Потом он вспомнил грубость, ясность ее мыслей и вульгарность выражений, свойственных ей, несмотря на ее воспитание в высшем аристократическом кругу. «Я не какая нибудь дура… поди сам попробуй… allez vous promener», [убирайся,] говорила она. Часто, глядя на ее успех в глазах старых и молодых мужчин и женщин, Пьер не мог понять, отчего он не любил ее. Да я никогда не любил ее, говорил себе Пьер; я знал, что она развратная женщина, повторял он сам себе, но не смел признаться в этом.
И теперь Долохов, вот он сидит на снегу и насильно улыбается, и умирает, может быть, притворным каким то молодечеством отвечая на мое раскаянье!»

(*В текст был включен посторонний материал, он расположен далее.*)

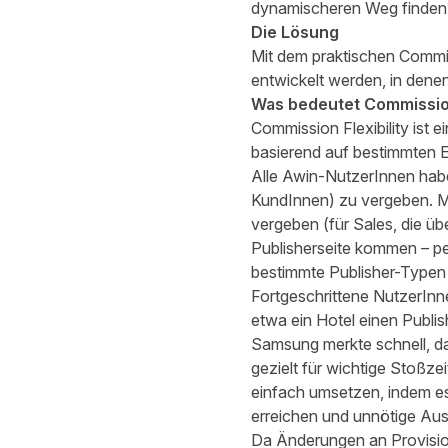
dynamischeren Weg finden,
Die Lösung
Mit dem praktischen Commis
entwickelt werden, in dene
Was bedeutet Commission 
Commission Flexibility ist 
basierend auf bestimmten 
Alle Awin-NutzerInnen hab
KundInnen) zu vergeben. M
vergeben (für Sales, die üb
Publisherseite kommen – pe
bestimmte Publisher-Typen
Fortgeschrittene NutzerInn
etwa ein Hotel einen Publi
Samsung merkte schnell, da
gezielt für wichtige Stoßz
einfach umsetzen, indem es
erreichen und unnötige Aus
Da Änderungen an Provision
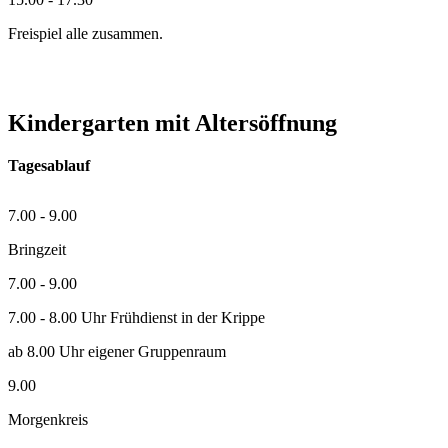
Freispiel alle zusammen.
Kindergarten mit Altersöffnung
Tagesablauf
7.00 - 9.00
Bringzeit
7.00 - 9.00
7.00 - 8.00 Uhr Frühdienst in der Krippe
ab 8.00 Uhr eigener Gruppenraum
9.00
Morgenkreis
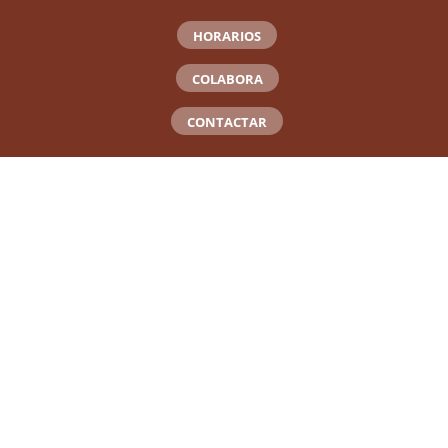
HORARIOS
COLABORA
CONTACTAR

Пьер был один из тех людей, которые, несмотря на свою внешнюю, так называемую слабость характера, не ищут поверенного для своего горя. Он переработывал один в себе свое горе.
«Она во всем, во всем она одна виновата, – говорил он сам себе; – но что ж из этого? Зачем я себя связал с нею, зачем я ей сказал этот: „Je vous aime“, [Я вас люблю?] который был ложь и еще хуже чем ложь, говорил он сам себе. Я виноват и должен нести… Что? Позор имени, несчастие жизни? Э, всё вздор, – подумал он, – и позор имени, и честь, всё условно, всё независимо от меня.

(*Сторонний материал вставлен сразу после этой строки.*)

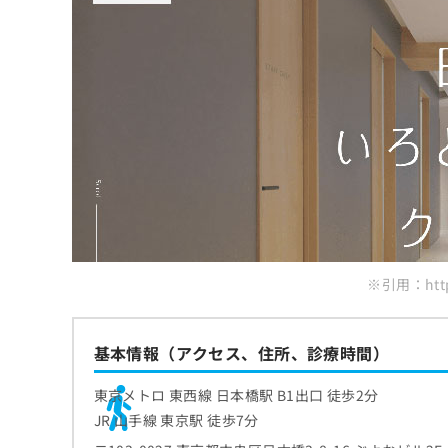
ち
み
まとめ：東京都で評判の赤ら顔治療におすす
ら
は
こ
ち
そ
ら
の
他
の
お
問
い
合
わ
せ
※引用：https:
は
こ
ち
基本情報（アクセス、住所、診療時間）
ら
東京メトロ 東西線 日本橋駅 B1出口 徒歩2分
JR 山手線 東京駅 徒歩7分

«Людовика XVI казнили за то, что они говорили, что он был бесчестен и преступник (пришло Пьеру в голову), и они были правы с своей точки зрения, так же как правы и те, которые за него умирали мученической смертью и причисляли его к лику святых. Потом Робеспьера казнили за то, что он был деспот. Кто прав, кто виноват? Никто. А жив и живи: завтра умрешь, как мог я умереть час тому назад. И стоит ли того мучиться, когда жить остается одну секунду в сравнении с вечностью? – Но в ту минуту, как он считал себя успокоенным такого рода рассуждениями, ему вдруг представлялась она и в те минуты, когда он сильнее всего выказывал ей свою неискреннюю любовь, и он чувствовал прилив крови к сердцу, и должен был опять вставать, двигаться, и ломать, и рвать попадающиеся ему под руки вещи. «Зачем я сказал ей: „Je vous aime?“ все повторял он сам себе. И повторив 10 й раз этот вопрос, ему пришло в голову Мольерово: mais que diable allait il faire dans cette galere? [но за каким чортом понесло его на эту галеру?] и он засмеялся сам над собою.